Count the lines below containing "protein"; state the number only.

Stored items from a collection

▬▬▬▬▬▬▬▬▬▬

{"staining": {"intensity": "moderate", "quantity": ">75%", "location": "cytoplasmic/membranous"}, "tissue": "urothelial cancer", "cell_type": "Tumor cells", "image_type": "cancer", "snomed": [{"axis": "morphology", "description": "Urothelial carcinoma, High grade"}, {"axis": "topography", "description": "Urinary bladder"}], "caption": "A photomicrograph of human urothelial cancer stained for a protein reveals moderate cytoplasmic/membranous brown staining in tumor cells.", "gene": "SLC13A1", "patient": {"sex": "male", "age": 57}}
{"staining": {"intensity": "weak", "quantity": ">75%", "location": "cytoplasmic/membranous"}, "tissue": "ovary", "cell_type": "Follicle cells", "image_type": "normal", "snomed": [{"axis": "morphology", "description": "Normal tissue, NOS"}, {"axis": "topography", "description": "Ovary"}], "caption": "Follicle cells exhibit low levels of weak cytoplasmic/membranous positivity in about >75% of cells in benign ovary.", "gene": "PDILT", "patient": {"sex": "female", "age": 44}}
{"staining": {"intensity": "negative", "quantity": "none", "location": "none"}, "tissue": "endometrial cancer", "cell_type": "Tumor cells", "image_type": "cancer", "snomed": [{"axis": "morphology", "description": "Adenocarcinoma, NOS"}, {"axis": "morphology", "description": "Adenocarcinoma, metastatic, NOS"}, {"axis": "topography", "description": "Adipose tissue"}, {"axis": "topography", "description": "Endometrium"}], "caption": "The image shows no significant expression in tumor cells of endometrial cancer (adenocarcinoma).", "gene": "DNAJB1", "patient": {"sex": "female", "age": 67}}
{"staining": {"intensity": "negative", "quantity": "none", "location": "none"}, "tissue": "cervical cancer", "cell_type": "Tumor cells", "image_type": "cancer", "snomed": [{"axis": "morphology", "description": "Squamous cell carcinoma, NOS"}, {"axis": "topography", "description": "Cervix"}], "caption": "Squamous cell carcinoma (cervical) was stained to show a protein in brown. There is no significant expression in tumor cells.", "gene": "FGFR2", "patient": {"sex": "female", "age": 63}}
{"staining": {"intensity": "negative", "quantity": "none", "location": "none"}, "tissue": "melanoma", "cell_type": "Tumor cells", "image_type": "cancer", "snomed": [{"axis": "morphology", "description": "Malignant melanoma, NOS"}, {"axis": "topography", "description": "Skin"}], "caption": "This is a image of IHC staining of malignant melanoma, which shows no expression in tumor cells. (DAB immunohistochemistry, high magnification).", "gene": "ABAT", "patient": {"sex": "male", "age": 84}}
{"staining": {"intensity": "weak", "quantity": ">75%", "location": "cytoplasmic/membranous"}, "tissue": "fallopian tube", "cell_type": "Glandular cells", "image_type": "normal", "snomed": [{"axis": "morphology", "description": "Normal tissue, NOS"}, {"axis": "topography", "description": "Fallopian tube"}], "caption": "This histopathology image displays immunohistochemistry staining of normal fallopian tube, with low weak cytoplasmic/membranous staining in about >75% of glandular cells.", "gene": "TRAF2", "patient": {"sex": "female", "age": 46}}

▬▬▬▬▬▬▬▬▬▬

## TASK RESPONSE
2